▶ Source extract:

Taking a closer look at LHC
It´s measured in “barn” – 1 b = 10^{-24} cm^{2}
The number of events per second ( N_{ev}) for a specific result is got from:
N_{events/sec} = Luminosity · Cross Section
N_{event/sec} = L·σ_{event}
It´s therefore easy to understand that luminosity is very important in order to consider the possibilities that an expected event can occur.
The total proton-proton cross section at 7 TeV is approximately 110 mbarns. This total can be broken down in contributions from:
• inelastic = 60 mbarn
• single diffractive = 12 mbarn
• elastic = 40 mbarn
The cross section from elastic scattering of the protons and diffractive events will not be seen by the detectors as it is only the inelastic scatterings that give rise to particles at sufficient high angles with respect to the beam axis.
Inelastic event rate at nominal luminosity is:
N_{event/sec} = L·σ _{event}
10^{34} x [(60x10^{-3})x10^{-24}]= 600 million/second
With about 30 millions crosses/s:
600/30 ⇒ 20 inelastic events per crossing.
Let´s see an other example:
The cross section to get a 350 GeV Higgs Boson is 50 fb(femto-barn) via qq ⇒ Zh So, σ = (50·10^{-15)}·10^{-24}cm^{2} ⇒ σ = 5·10^{-38 }cm^{2} N_{event/sec} =(10^{34})·(5·10^{-38}) N_{events/sec} = 5·10^{-4} |
Therefore there are 5·10^{-4} events per second in which this Higgs boson will be appearing(whether that kind of Higgs boson exists, obviously).
To understand this better we can calculate the inverse of that quantity,
t = 1/(5·10^{-4}) = 2000 s ⇒ t = 33 minutes
So, every 33 minutes one Higgs particule should be appearing. Therefore, in ten hours-day work, 20 Higgs particules should be detected.

▶ Provided information:

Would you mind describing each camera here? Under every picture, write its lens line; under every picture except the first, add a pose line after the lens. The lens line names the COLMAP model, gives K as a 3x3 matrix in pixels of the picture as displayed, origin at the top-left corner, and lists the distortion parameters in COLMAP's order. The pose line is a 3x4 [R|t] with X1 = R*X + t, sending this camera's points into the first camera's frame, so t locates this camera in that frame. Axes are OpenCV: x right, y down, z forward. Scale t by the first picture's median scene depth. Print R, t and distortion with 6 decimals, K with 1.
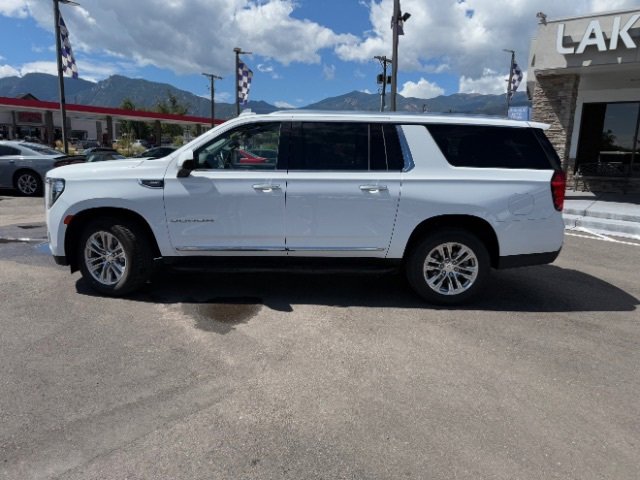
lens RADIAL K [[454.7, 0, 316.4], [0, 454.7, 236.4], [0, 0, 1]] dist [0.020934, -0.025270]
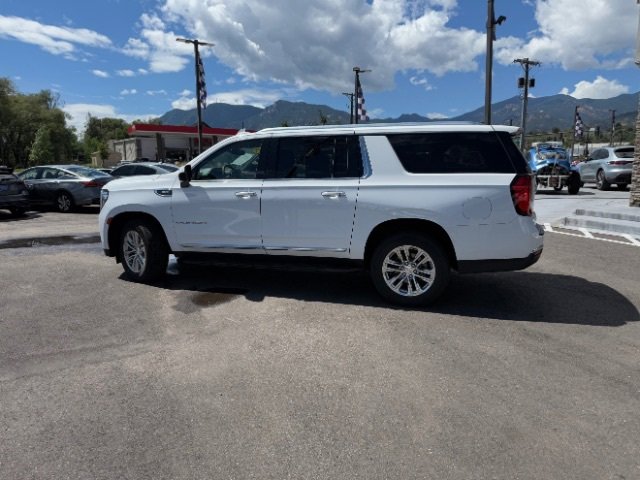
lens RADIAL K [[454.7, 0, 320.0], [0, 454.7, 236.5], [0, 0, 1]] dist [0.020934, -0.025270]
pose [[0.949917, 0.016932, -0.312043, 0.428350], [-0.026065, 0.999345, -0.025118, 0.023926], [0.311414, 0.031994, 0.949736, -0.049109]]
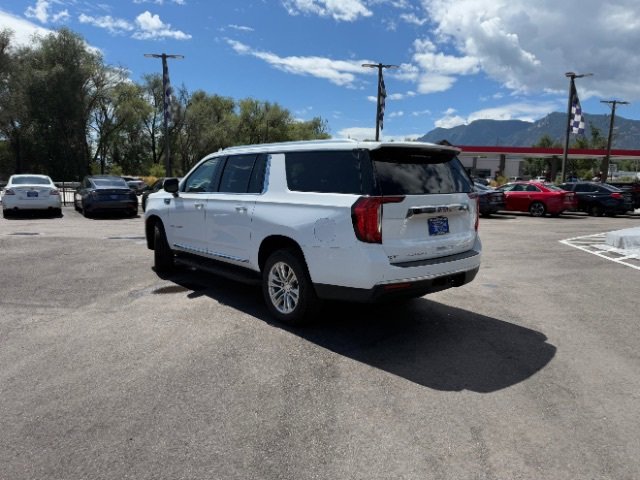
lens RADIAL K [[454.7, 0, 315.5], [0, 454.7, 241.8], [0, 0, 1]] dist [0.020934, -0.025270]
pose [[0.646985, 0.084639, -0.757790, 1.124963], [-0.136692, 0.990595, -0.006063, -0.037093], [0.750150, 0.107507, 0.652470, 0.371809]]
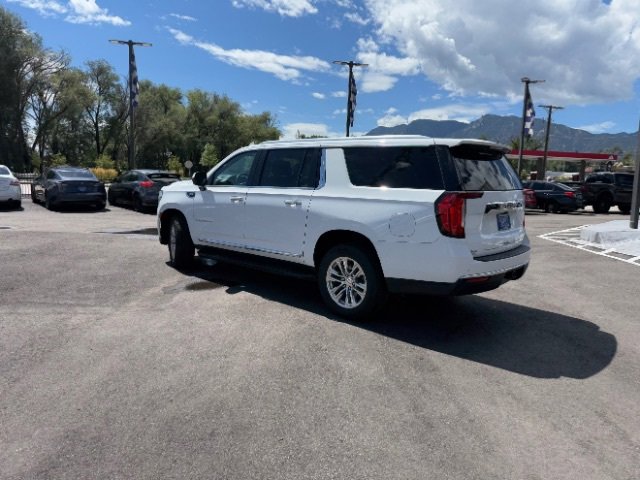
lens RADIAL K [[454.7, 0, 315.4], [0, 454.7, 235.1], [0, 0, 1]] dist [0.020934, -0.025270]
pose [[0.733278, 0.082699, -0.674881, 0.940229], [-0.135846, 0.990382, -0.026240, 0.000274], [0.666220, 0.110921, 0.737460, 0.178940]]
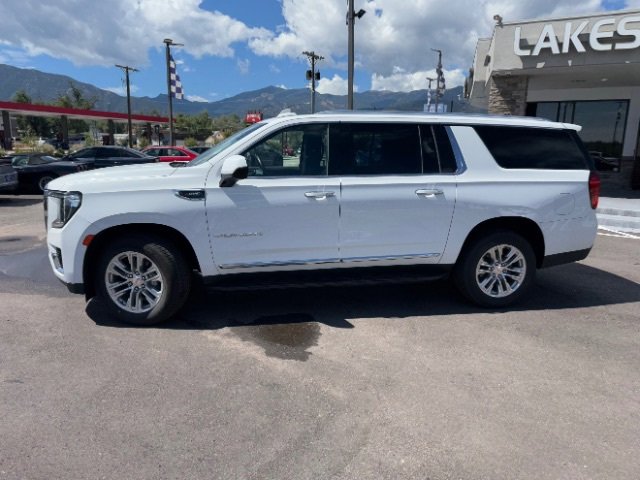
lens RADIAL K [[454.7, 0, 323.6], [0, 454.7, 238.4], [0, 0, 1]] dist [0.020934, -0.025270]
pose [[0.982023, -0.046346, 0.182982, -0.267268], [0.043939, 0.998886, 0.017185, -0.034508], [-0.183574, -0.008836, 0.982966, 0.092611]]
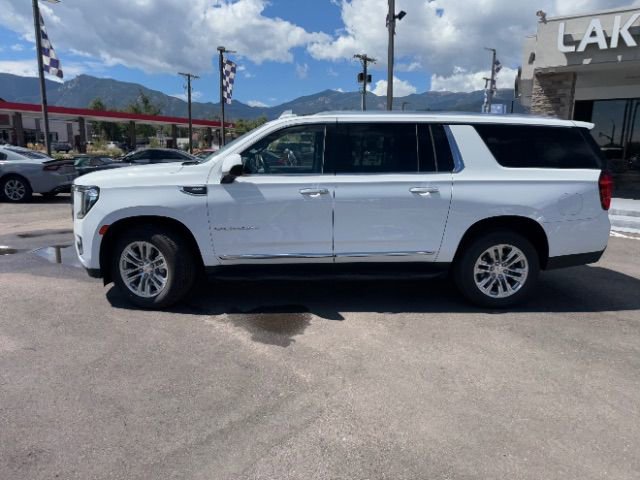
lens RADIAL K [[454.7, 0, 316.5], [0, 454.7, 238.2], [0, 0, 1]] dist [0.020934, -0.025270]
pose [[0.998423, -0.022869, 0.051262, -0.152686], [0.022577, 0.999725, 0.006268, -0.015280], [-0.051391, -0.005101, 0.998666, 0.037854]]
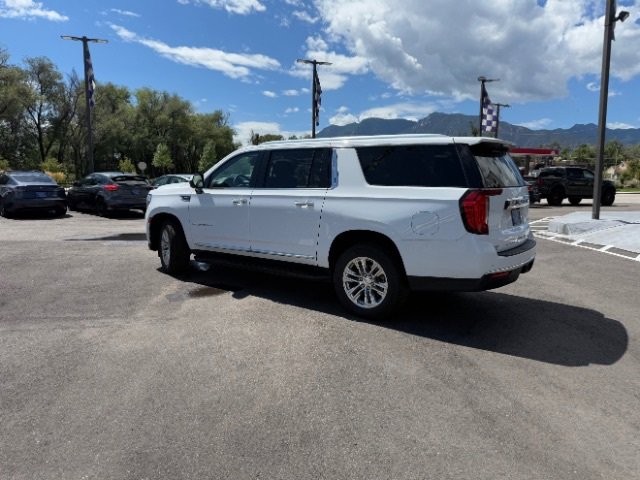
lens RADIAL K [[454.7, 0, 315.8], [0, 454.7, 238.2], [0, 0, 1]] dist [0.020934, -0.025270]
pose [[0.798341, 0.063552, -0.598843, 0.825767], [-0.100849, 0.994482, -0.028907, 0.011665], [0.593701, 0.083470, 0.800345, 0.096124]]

* * *

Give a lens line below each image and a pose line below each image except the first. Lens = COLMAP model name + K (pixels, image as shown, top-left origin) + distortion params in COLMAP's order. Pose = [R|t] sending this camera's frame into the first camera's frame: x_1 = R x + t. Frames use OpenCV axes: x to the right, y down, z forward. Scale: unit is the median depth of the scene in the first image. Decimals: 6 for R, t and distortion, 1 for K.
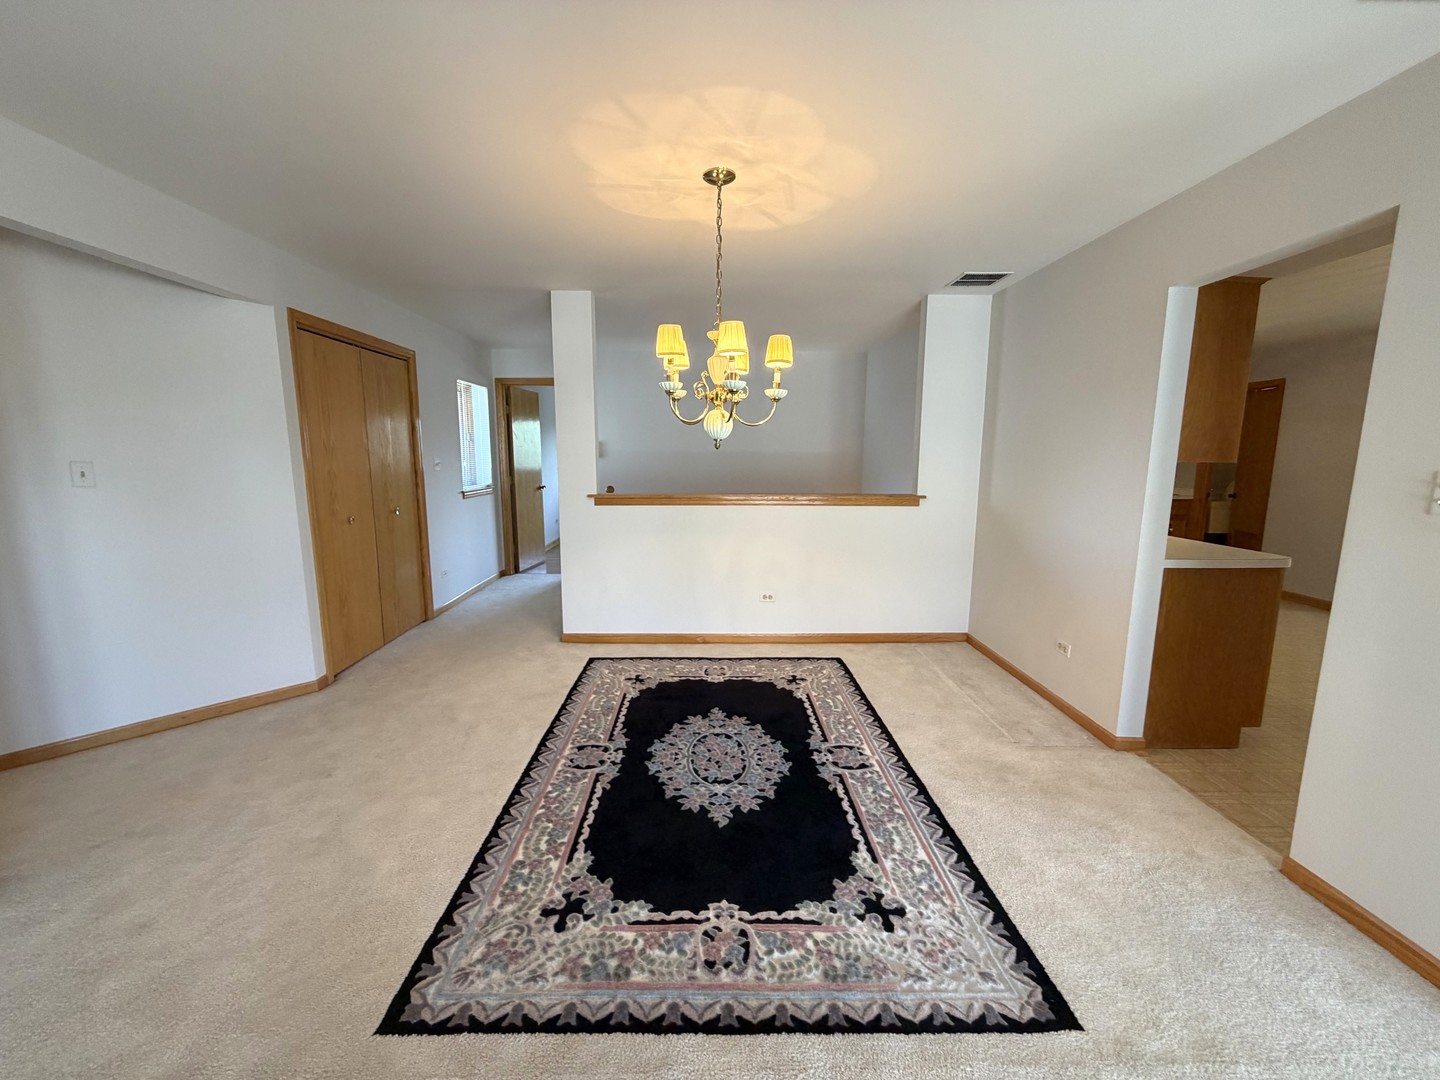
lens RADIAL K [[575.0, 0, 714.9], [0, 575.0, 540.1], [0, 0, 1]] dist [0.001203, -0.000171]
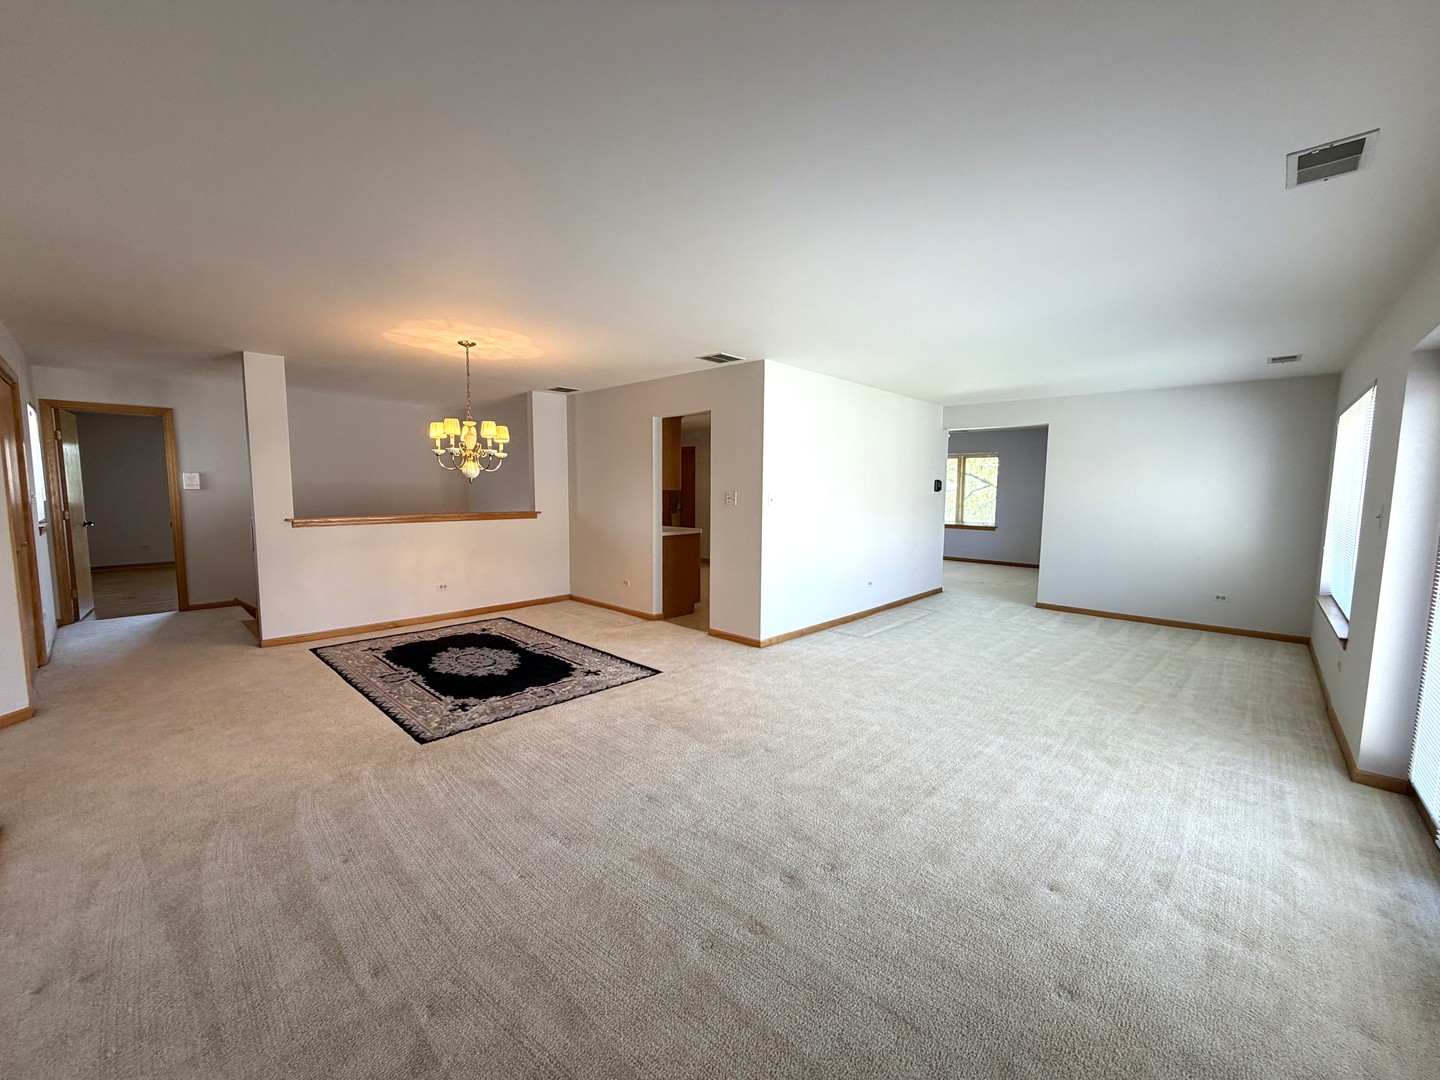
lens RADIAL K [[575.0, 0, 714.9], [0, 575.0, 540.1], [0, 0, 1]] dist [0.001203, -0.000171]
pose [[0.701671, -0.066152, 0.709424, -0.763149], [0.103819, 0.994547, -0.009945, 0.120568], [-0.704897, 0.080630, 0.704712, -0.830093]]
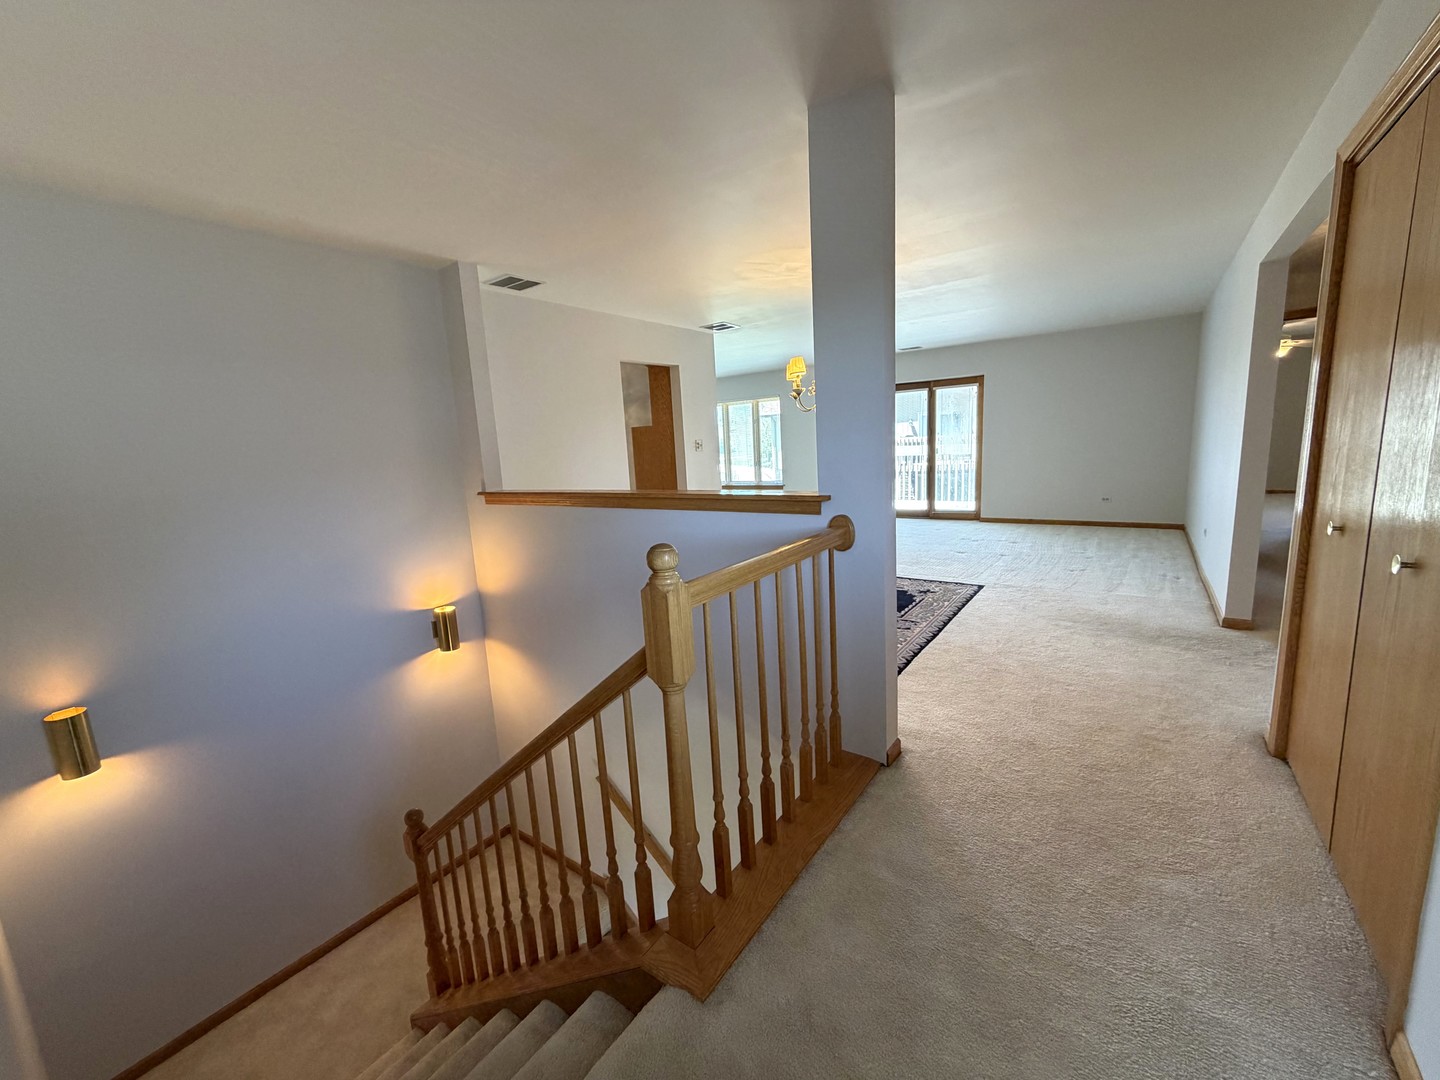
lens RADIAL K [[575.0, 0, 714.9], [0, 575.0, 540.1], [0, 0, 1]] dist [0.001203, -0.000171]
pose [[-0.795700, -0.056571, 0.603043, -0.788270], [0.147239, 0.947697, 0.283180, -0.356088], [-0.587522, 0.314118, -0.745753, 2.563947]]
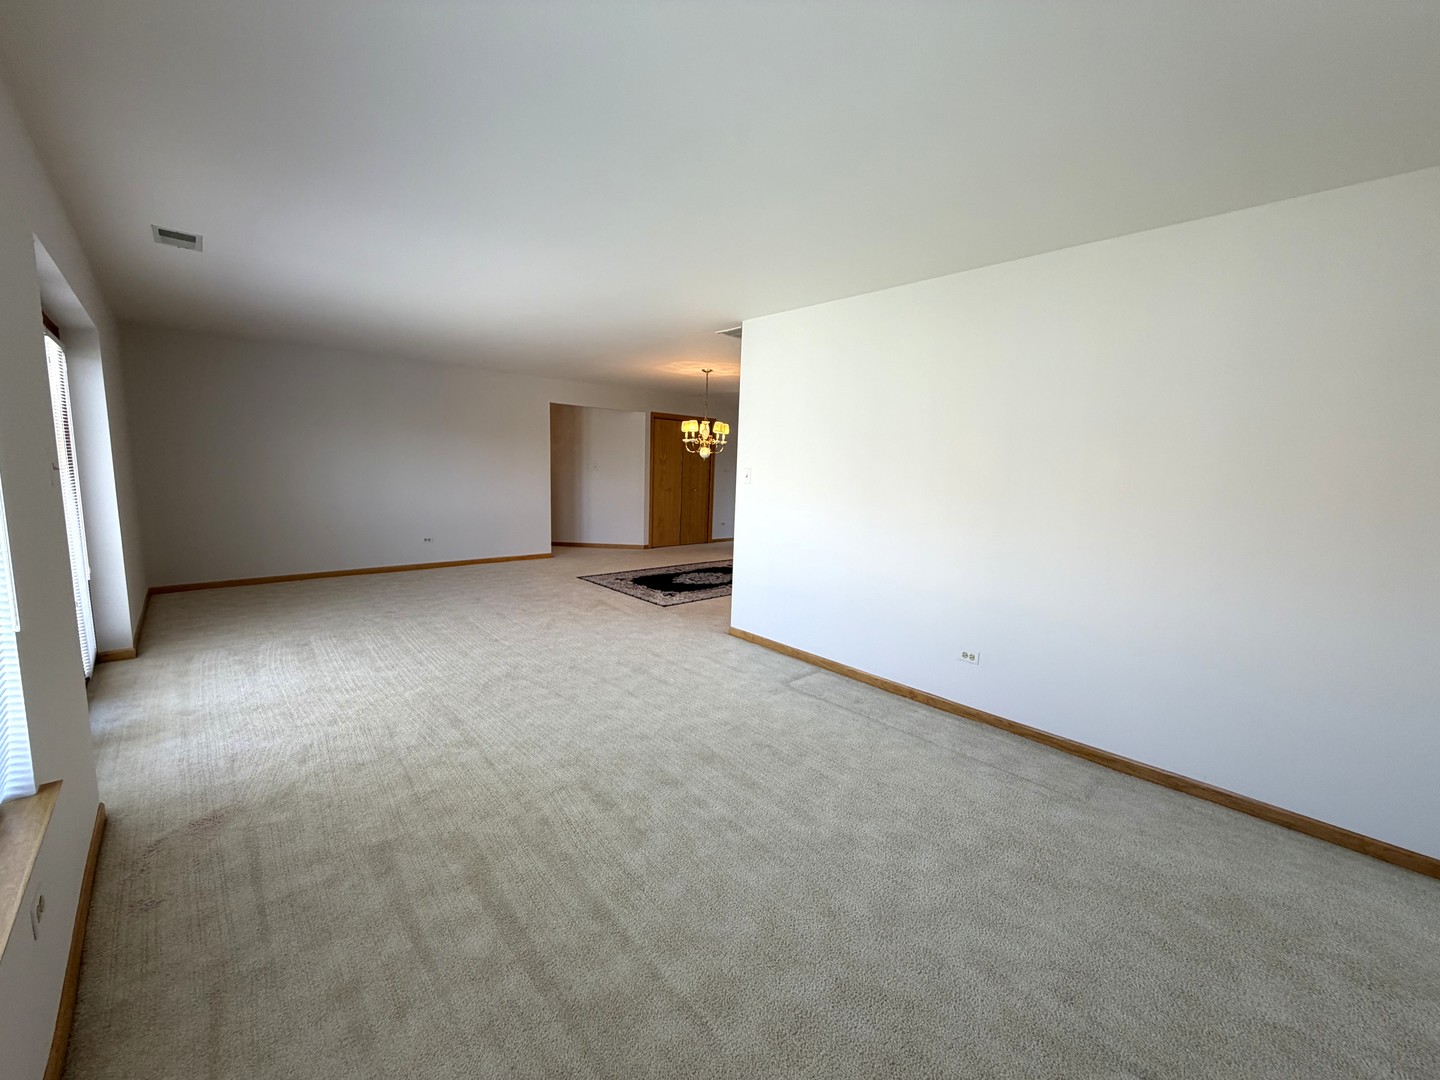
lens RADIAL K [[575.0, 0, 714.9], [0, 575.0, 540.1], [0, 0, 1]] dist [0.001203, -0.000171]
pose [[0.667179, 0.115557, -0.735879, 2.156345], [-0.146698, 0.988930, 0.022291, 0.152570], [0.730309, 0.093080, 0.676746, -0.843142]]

▶ What you need to do:
Continue the passage on LHC luminosity and collision cross sections, picking up after its final sentence about detecting 20 Higgs particles in a ten-hour workday.

▶ Output:
But thousands of billions of collisions will be produced in the detector in that time. The work of the computers is collosal.
The next figure shows de cross section Higgs production at LHC.
(Taken from Flip Tanedo, An Idiosyncratic Introduction to the Higgs)
Let’s study a third exemple.
LHCb is the experiment dedicated to quark b physics at the LHC. Its primary goal is to look for indirect evidence of new physics in CP violation and rare decays of hadrons which contains b and c quarks.
Compared to other existing accelerators that are in operation the LHC is by far the most copious source of B mesons, due to the high bƃ cross section (σ ~ 500 μb at 14 TeV) and high luminosity (2·10^{32} cm^{-2} s^{-1}, on average).
So, let’s calculate the number of events (bƃ pairs):
N_{event/sec} = σ x L ⇒ N_{event/sec} = (500·10^{-6}·10^{-24})x(2·10^{32})
N_{event/sec} = 10^{5} bƃ pairs/second
The canonical one year data taking correponds to ~280 hours (~10^{7} s)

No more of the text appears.